# 🚢 Titanic Dataset ETL Pipeline
This notebook implements a complete ETL (Extract, Transform, Load) process on the Titanic dataset.

### Steps Involved:
1. Load the dataset
2. Clean missing data
3. Encode categorical variables
4. Engineer new features
5. Save the cleaned dataset

## 🔍 ETL Process Overview
Below is a visual representation of the ETL pipeline:

![ETL Process](ETL%20Process%20for%20Titanic%20Dataset%20-%20visual%20selection.png)

In [None]:
import pandas as pd
from sklearn.preprocessing import LabelEncoder
import matplotlib.pyplot as plt
import seaborn as sns

# Load the dataset (assuming it's in the same directory)
df = pd.read_csv('Titanic-Dataset.csv')
df.head()

## 🧼 Step 1: Clean Missing Data

In [None]:
# Fill missing values
df['Age'] = df['Age'].fillna(df['Age'].median())
df['Embarked'] = df['Embarked'].fillna(df['Embarked'].mode()[0])
df['Cabin'] = df['Cabin'].fillna('Unknown')

# Drop unnecessary column
df.drop(columns=['Ticket'], inplace=True)

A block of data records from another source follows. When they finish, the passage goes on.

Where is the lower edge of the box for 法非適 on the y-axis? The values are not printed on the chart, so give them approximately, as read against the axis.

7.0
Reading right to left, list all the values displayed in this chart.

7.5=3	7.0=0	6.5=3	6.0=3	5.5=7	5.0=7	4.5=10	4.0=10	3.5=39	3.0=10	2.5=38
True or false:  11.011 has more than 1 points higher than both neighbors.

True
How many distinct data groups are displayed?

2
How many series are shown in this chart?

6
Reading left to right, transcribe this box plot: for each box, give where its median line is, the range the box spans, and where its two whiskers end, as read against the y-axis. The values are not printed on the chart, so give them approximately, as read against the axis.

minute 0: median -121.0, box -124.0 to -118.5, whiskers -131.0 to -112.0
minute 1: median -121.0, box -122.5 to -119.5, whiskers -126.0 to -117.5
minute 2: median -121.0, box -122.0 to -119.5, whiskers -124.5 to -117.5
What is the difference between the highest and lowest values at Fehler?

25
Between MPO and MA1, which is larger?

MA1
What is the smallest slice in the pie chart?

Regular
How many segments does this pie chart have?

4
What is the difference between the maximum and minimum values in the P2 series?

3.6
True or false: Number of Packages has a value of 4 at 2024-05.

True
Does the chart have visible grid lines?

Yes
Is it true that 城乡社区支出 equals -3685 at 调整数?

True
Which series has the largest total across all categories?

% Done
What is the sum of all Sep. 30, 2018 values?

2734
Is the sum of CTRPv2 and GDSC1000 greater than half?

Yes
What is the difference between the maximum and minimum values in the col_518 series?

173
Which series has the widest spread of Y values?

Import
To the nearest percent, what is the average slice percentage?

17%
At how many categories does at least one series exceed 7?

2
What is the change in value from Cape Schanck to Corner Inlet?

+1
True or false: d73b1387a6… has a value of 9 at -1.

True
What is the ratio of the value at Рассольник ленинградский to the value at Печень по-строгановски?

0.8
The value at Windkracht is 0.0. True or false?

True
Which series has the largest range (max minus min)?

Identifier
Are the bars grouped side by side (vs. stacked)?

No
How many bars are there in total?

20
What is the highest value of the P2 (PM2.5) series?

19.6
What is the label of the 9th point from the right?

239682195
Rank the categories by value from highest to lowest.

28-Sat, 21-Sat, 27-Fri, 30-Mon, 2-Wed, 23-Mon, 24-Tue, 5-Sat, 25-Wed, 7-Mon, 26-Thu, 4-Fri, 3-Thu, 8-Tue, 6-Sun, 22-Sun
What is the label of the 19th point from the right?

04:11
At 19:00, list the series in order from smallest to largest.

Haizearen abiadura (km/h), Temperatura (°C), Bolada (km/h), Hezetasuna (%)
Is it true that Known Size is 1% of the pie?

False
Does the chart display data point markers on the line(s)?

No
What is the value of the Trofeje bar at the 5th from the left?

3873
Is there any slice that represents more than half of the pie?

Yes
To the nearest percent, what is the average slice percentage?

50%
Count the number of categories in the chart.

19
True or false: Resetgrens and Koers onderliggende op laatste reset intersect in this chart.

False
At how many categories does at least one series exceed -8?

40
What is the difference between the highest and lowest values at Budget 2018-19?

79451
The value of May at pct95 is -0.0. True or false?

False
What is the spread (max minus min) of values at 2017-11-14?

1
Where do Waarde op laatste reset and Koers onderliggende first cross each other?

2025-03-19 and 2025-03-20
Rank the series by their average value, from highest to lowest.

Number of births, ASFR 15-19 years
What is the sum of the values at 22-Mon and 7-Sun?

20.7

## 🔤 Step 2: Encode Categorical Variables

In [None]:
le = LabelEncoder()
df['Sex'] = le.fit_transform(df['Sex'])
df['Embarked'] = le.fit_transform(df['Embarked'])

## 🧠 Step 3: Feature Engineering

In [None]:
# Create FamilySize and IsAlone
df['FamilySize'] = df['SibSp'] + df['Parch'] + 1
df['IsAlone'] = (df['FamilySize'] == 1).astype(int)

# Extract title from name
df['Title'] = df['Name'].str.extract(' ([A-Za-z]+)\.', expand=False)
df['Title'] = le.fit_transform(df['Title'])

## 📊 Optional: Quick Visualization

In [None]:
sns.countplot(x='Survived', hue='Sex', data=df)
plt.title('Survival Count by Sex')
plt.show()

## 💾 Step 4: Save Cleaned Dataset

In [None]:
df.to_csv('cleaned_titanic_data.csv', index=False)
print('✅ Cleaned data saved to cleaned_titanic_data.csv')